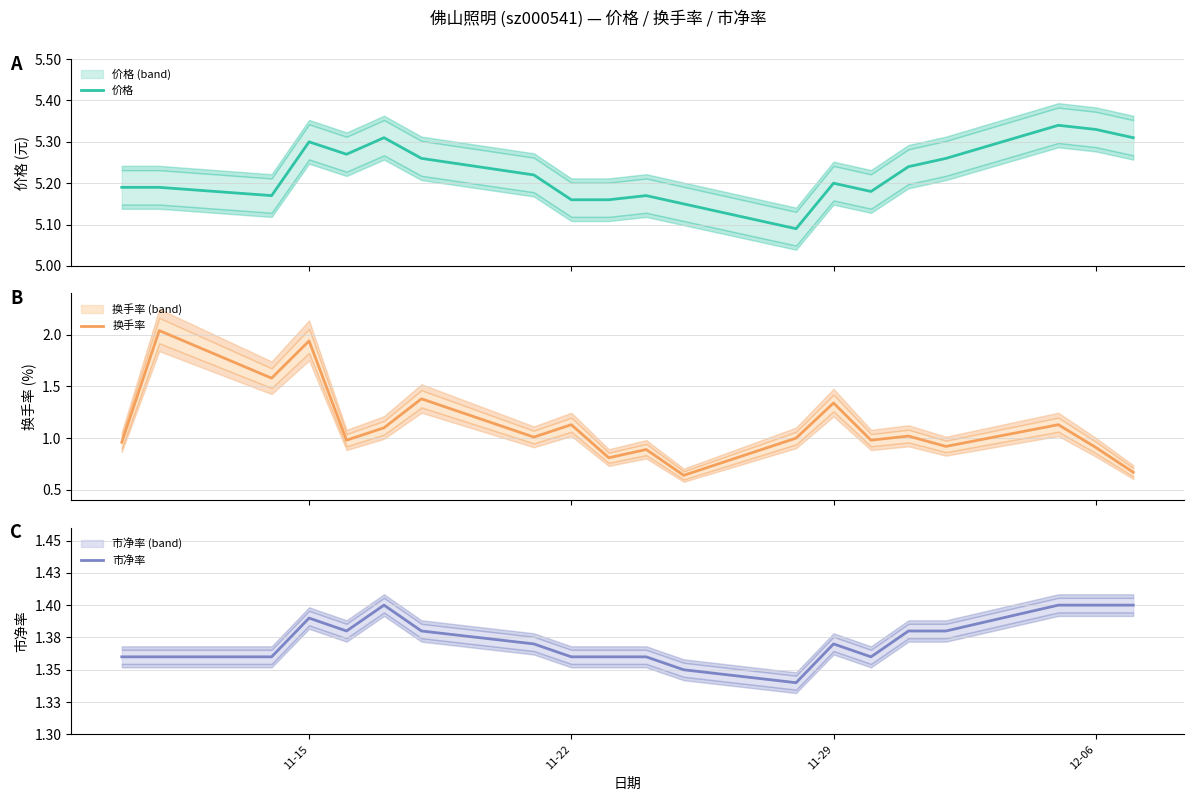

Reading right to left, extract all data points from this chart.

价格: 5.3	5.3	5.3	5.3	5.2	5.2	5.2	5.1	5.2	5.2	5.2	5.2	5.2	5.3	5.3	5.3	5.3	5.2	5.2	5.2
换手率: 0.7	0.9	1.1	0.9	1.0	1.0	1.3	1.0	0.6	0.9	0.8	1.1	1.0	1.4	1.1	1.0	1.9	1.6	2.0	1.0
市净率: 1.4	1.4	1.4	1.4	1.4	1.4	1.4	1.3	1.4	1.4	1.4	1.4	1.4	1.4	1.4	1.4	1.4	1.4	1.4	1.4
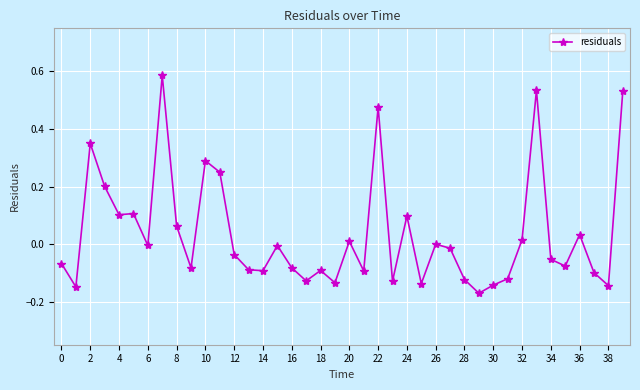

What is the sum of all values?

1.4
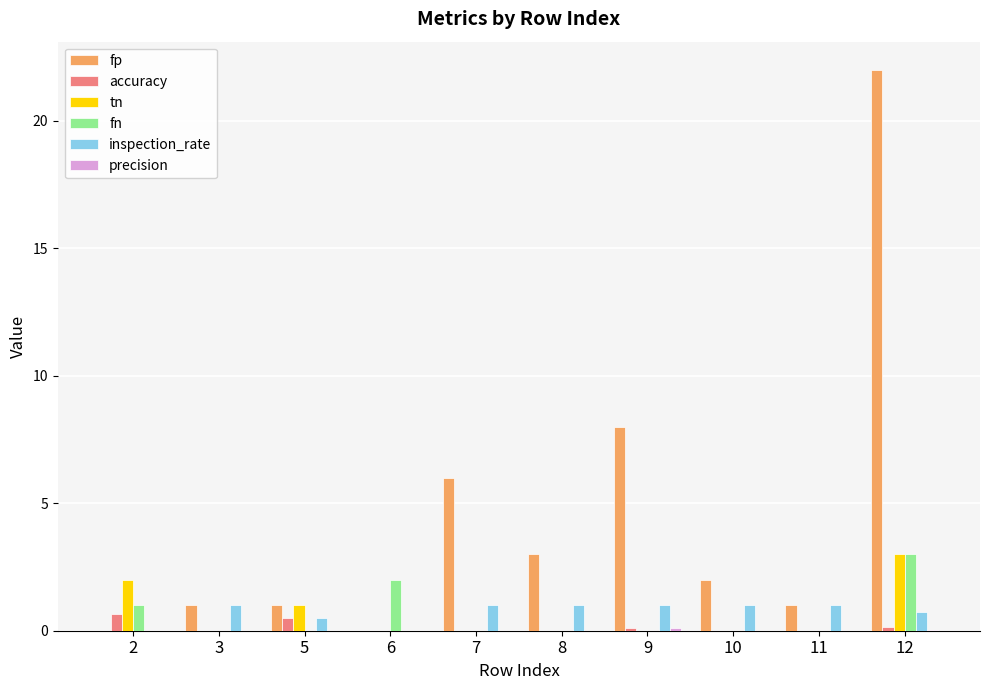

At which label does fp reach its peak?

12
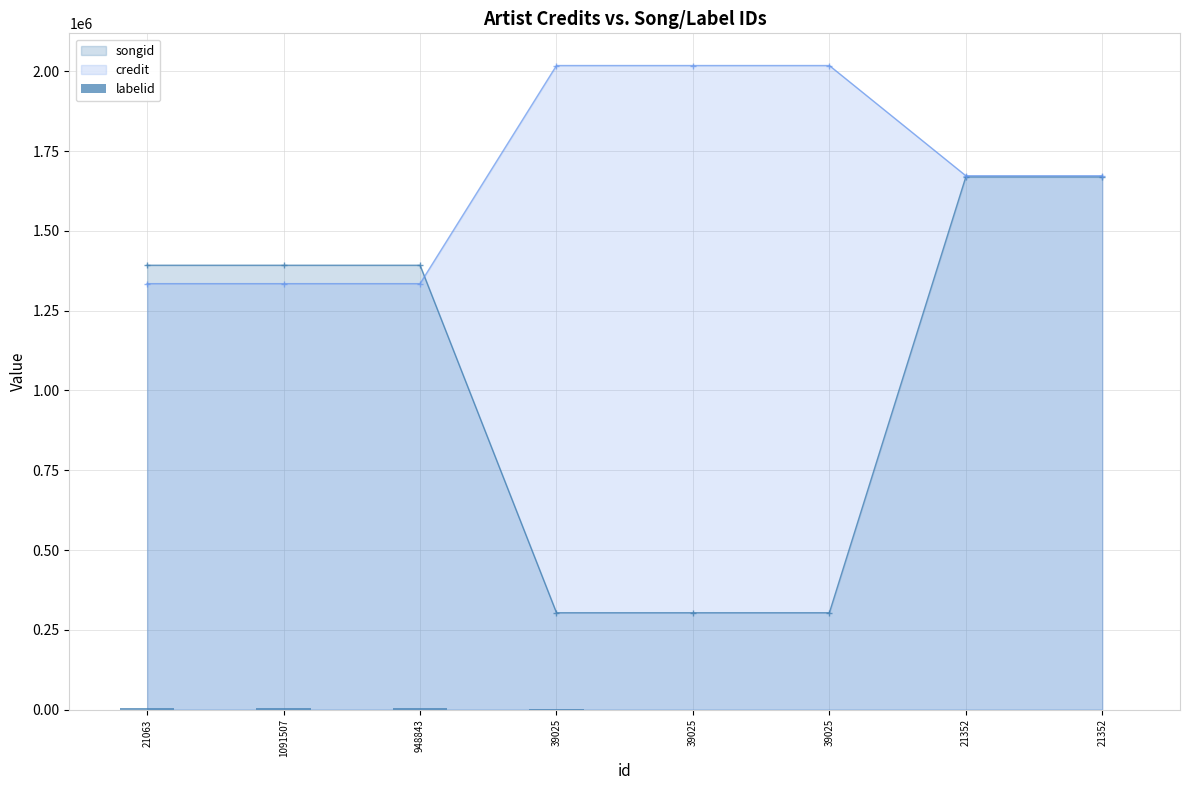

How many values in the songid series are below 1392205?

3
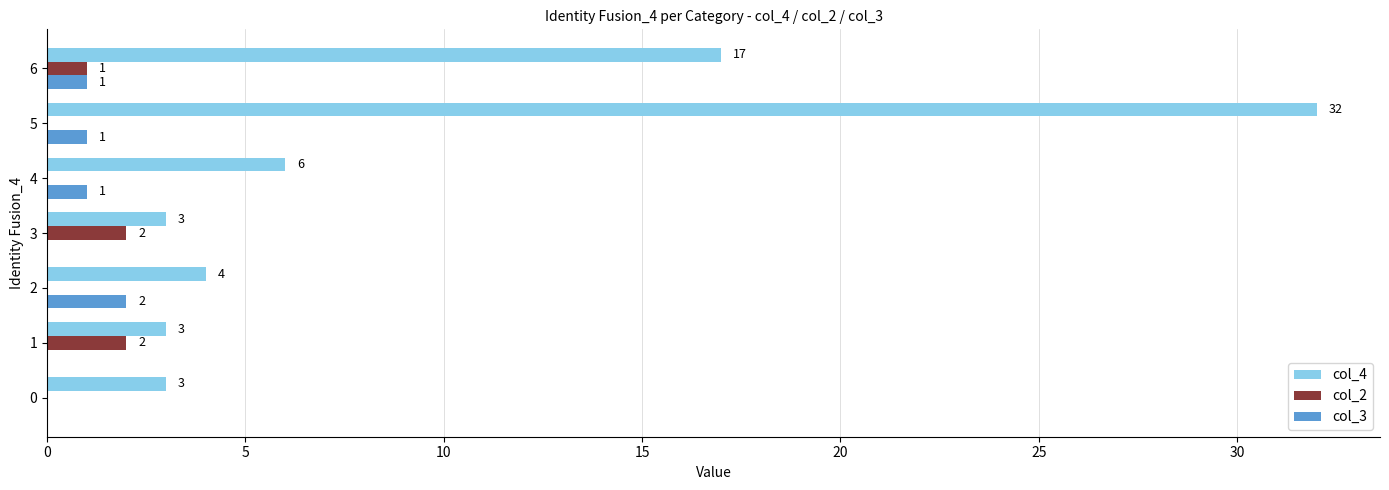

What are all the series names shown in the legend?

col_4, col_2, col_3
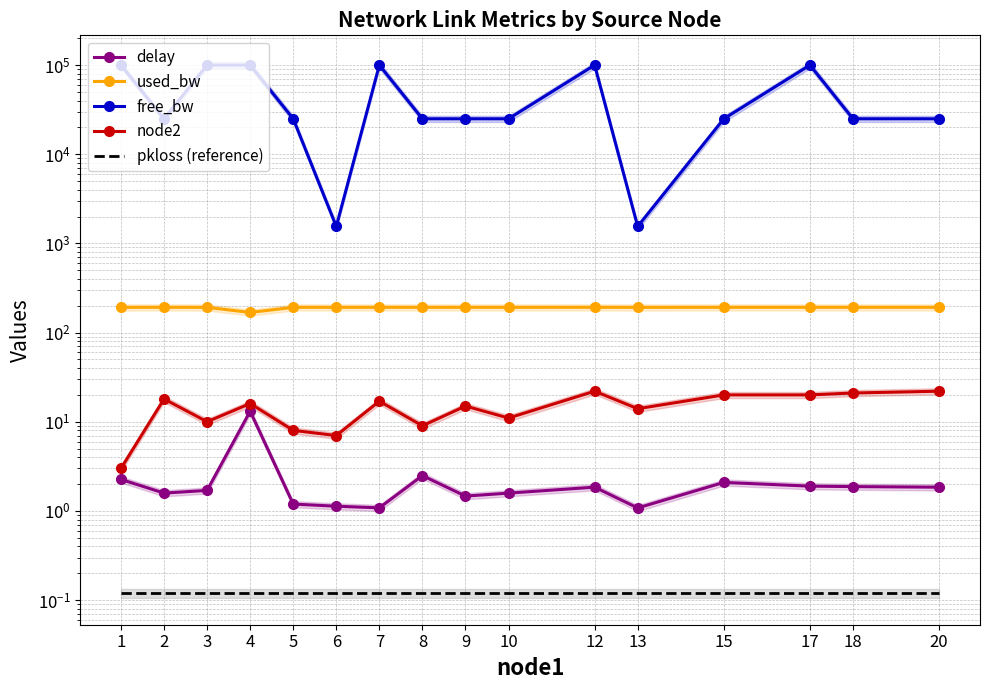

Reading left to right, transcribe all the data shown in this chart.

delay: 1=2.3	2=1.6	3=1.7	4=13.1	5=1.2	6=1.1	7=1.1	8=2.5	9=1.5	10=1.6	12=1.8	13=1.1	15=2.1	17=1.9	18=1.9	20=1.8
used_bw: 1=191.9	2=192.1	3=191.9	4=168.1	5=192.0	6=192.0	7=192.1	8=192.0	9=192.1	10=192.0	12=192.1	13=191.9	15=192.0	17=192.1	18=192.1	20=192.1
free_bw: 1=99999.8	2=24999.8	3=99999.8	4=99999.8	5=24999.8	6=1549.8	7=99999.8	8=24999.8	9=24999.8	10=24999.8	12=99999.8	13=1549.8	15=24999.8	17=99999.8	18=24999.8	20=24999.8
node2: 1=3.0	2=18.0	3=10.0	4=16.0	5=8.0	6=7.0	7=17.0	8=9.0	9=15.0	10=11.0	12=22.0	13=14.0	15=20.0	17=20.0	18=21.0	20=22.0
pkloss (reference): 1=0.1	2=0.1	3=0.1	4=0.1	5=0.1	6=0.1	7=0.1	8=0.1	9=0.1	10=0.1	12=0.1	13=0.1	15=0.1	17=0.1	18=0.1	20=0.1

* WORK TO BE COMPLETED *
Rewrite all of the items above, replacing "chart" with "graph" and keeping everything else the same. Omit the pictures.

* REPLY *
Reading right to left, extract all data points from this graph.

价格: 5.3	5.3	5.3	5.3	5.2	5.2	5.2	5.1	5.2	5.2	5.2	5.2	5.2	5.3	5.3	5.3	5.3	5.2	5.2	5.2
换手率: 0.7	0.9	1.1	0.9	1.0	1.0	1.3	1.0	0.6	0.9	0.8	1.1	1.0	1.4	1.1	1.0	1.9	1.6	2.0	1.0
市净率: 1.4	1.4	1.4	1.4	1.4	1.4	1.4	1.3	1.4	1.4	1.4	1.4	1.4	1.4	1.4	1.4	1.4	1.4	1.4	1.4

What is the sum of all values?

1.4

At which label does fp reach its peak?

12

How many values in the songid series are below 1392205?

3

What are all the series names shown in the legend?

col_4, col_2, col_3

Reading left to right, transcribe all the data shown in this graph.

delay: 1=2.3	2=1.6	3=1.7	4=13.1	5=1.2	6=1.1	7=1.1	8=2.5	9=1.5	10=1.6	12=1.8	13=1.1	15=2.1	17=1.9	18=1.9	20=1.8
used_bw: 1=191.9	2=192.1	3=191.9	4=168.1	5=192.0	6=192.0	7=192.1	8=192.0	9=192.1	10=192.0	12=192.1	13=191.9	15=192.0	17=192.1	18=192.1	20=192.1
free_bw: 1=99999.8	2=24999.8	3=99999.8	4=99999.8	5=24999.8	6=1549.8	7=99999.8	8=24999.8	9=24999.8	10=24999.8	12=99999.8	13=1549.8	15=24999.8	17=99999.8	18=24999.8	20=24999.8
node2: 1=3.0	2=18.0	3=10.0	4=16.0	5=8.0	6=7.0	7=17.0	8=9.0	9=15.0	10=11.0	12=22.0	13=14.0	15=20.0	17=20.0	18=21.0	20=22.0
pkloss (reference): 1=0.1	2=0.1	3=0.1	4=0.1	5=0.1	6=0.1	7=0.1	8=0.1	9=0.1	10=0.1	12=0.1	13=0.1	15=0.1	17=0.1	18=0.1	20=0.1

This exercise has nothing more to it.